Majority of Rubio's Louisiana Delegates Push Back Against Claims They're Backing Cruz
Four delegates previously allocated to Marco Rubio say they are now uncommitted.
— -- Despite reports that Louisiana’s 10 uncommitted delegates will likely vote for Ted Cruz on the first ballot at the Republican convention in Cleveland, four of the five delegates previously assigned to Marco Rubio have come out with a joint statement declaring they are undecided about who they will vote for this summer.
The statement, signed by Louisiana delegates Stephanie Berault, Kirk Williamson, Luke Letlow and Leslie Tassin, all of whom were allocated to represent Marco Rubio at the convention, unequivocally says they are now uncommitted and have not decided how they will vote.
“We reserve the right to support another candidate in the future but at this time feel it necessary to remain strictly uncommitted out of obligation to our candidate of choice and our voters,” the four delegates write. “Any reporting of our intention to support one active candidate over another is simply not accurate.”
The statement comes after Donald Trump threatened to sue Louisiana if he ended up with fewer delegates from the state than Cruz. Although Trump won the Louisiana primary, he and Cruz both received 18 delegates. Rubio received five, and another five were deemed uncommitted as a result of the allocation process.
But under the Republican Party of Louisiana's rules, Rubio’s five delegates became free agents after he dropped out, bringing the number of uncommitted delegates to 10, all of which are prime for wooing by the Trump and Cruz campaigns.
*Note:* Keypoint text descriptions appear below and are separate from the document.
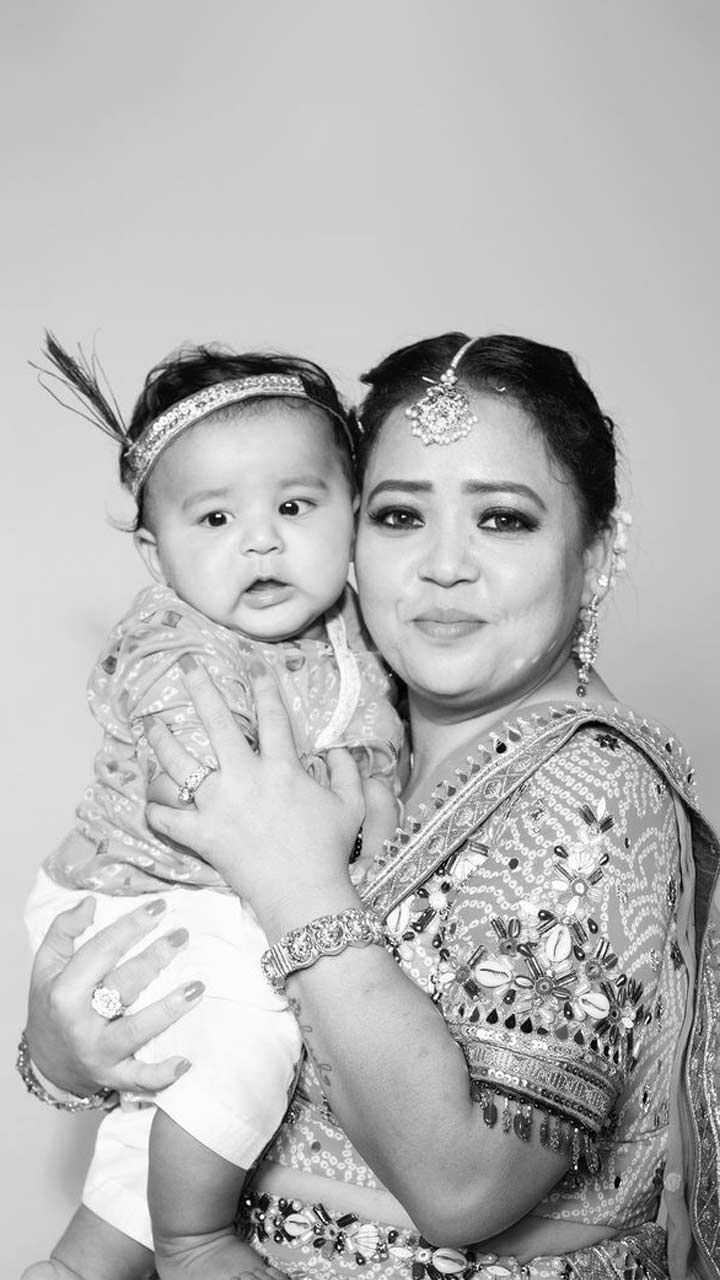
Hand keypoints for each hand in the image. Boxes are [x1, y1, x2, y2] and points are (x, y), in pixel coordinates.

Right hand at [26, 896, 204, 1094]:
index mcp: (64, 992)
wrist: (46, 1060)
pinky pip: (140, 1079)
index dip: (131, 926)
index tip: (160, 907)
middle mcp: (81, 1024)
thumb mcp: (46, 965)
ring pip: (138, 1030)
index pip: (102, 951)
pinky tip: (186, 1060)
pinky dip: (162, 1074)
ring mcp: (99, 1052)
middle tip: (182, 935)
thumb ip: (63, 929)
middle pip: (124, 986)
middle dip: (155, 959)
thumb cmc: (51, 1005)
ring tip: (198, 986)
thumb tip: (89, 902)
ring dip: (169, 1009)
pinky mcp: (113, 1076)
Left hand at [144, 659, 364, 934]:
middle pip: (217, 723)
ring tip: (150, 724)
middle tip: (185, 664)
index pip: (272, 717)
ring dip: (162, 741)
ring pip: (180, 764)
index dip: (265, 687)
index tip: (253, 665)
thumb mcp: (351, 807)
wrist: (304, 894)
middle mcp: (245, 778)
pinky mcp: (202, 834)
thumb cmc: (329, 850)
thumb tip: (340, 749)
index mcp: (281, 768)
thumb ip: (348, 773)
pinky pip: (169, 819)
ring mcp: (219, 806)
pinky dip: (157, 811)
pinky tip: (150, 801)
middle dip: (200, 688)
The Wall Street Journal reported in March that local Louisiana GOP leaders expect the 10 uncommitted delegates to back Cruz at the convention, prompting Trump to tweet that he could take legal action.
While some of the non-Rubio unbound delegates have signaled support for Cruz, nearly all the delegates assigned to Rubio decided to clarify they had not made a choice yet.
After Trump claimed he would sue the state if all the uncommitted delegates supported Cruz, the spotlight intensified on the delegates, and four of the five delegates sought to make clear they were not committed to any candidate. The fifth delegate, Jennifer LeBlanc, did not sign the statement.
“It said the 10 uncommitted were leaning toward Cruz,” Tassin, one of the delegates who signed the statement in question, told ABC News, referring to the Wall Street Journal article. “But nobody had ever called me or the other delegates that were committed to Rubio. So we said, 'We’ve got to get together and stop this media reporting.'”
In most election years, unbound delegates do not have outsize influence at a convention. But there is an increasingly likely possibility that no candidate will gain the 1,237 delegates needed to secure the nomination. If that is the case, the candidate with the highest number of delegates will need as many uncommitted delegates as possible to hit that number on the first round of voting at the convention. An ABC News analysis found that over 136 delegates could be uncommitted on the first ballot.
Lionel Rainey, who was Rubio’s state grassroots director in Louisiana and who now works for the Cruz campaign, still thinks a majority of Rubio’s Louisiana delegates will jump to Cruz. The two senators are “virtually identical in regard to specific policy and core beliefs,” he wrote in an e-mail to ABC News, and he thinks Trump’s comments belittling Rubio could backfire.
“If [Trump] really wanted the support of Rubio’s delegates, maybe he shouldn't have called him 'Little Marco' every chance he had,” Rainey said.
But Tassin noted that it's the Trump campaign that's been trying to sway his vote, not the Cruz campaign.
“We had a Trump person come to my house and spent an hour and a half,” Tassin said. “I have had zero contact from any Cruz person.”
He added: "They say Cruz is better than Trump but I disagree with that."